Putting agriculture at the heart of the solutions to counter the effects of climate change may seem at first glance irrelevant, but when we examine the issue more closely, we quickly realize its pertinence. Agriculture is responsible for more than one-third of greenhouse gas (GHG) emissions around the globe, yet this sector feels the impact of climate change head-on and is a victim of the hazardous climatic conditions.
Agriculture’s impact on global warming differs depending on the agricultural model that is applied. Indeed, industrial agriculture and family farming are not on an equal footing when it comes to GHGs. If we add transport, processing, packaging, freezing, retail sales and food waste, it is estimated that the global industrial agricultural system represents from 44% to 57% of total GHG emissions.

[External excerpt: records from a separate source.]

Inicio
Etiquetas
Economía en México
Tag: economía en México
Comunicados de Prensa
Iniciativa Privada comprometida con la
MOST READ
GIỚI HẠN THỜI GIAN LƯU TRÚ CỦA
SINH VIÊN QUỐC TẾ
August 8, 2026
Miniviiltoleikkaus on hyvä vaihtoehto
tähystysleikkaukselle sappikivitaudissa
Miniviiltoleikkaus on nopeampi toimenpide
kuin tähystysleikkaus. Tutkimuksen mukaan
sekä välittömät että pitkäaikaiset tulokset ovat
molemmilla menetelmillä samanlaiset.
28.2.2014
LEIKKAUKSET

Development and Peace has published the report “Small Family Farmers: At the Heart of Climate Justice ” to shed light on this very issue. This report shows that we need to quickly initiate a transition to new agricultural models if we want to effectively fight against climate change.
The report includes cases studies from Burundi, Canada, Indonesia and Paraguay that present initiatives in agroecology, urban agriculture and integrated family farming that are being put forward by small family farmers.

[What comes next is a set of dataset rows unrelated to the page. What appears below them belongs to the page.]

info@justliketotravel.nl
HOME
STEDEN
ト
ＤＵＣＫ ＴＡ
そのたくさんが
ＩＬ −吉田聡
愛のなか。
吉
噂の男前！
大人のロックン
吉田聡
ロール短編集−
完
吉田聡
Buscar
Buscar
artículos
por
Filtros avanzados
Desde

Small family farmers in the Global South account for about 85% of farmers and produce about 60% of food consumed in the world, while only occupying 20% to 30% of arable land. Yet they are the first to suffer from hunger and the first to bear the impact of climate change. To fight effectively against climate change, Canada needs to financially support small family farms in three ways:
- Defending safe access to land for small family farmers;
- Financially supporting agricultural practices that are good for the environment, such as agroecology; and
- Ensuring that small family farmers have a voice in the political decisions that affect them.
The transition to a new agri-food system will take place one step at a time and will require Canada’s financial support.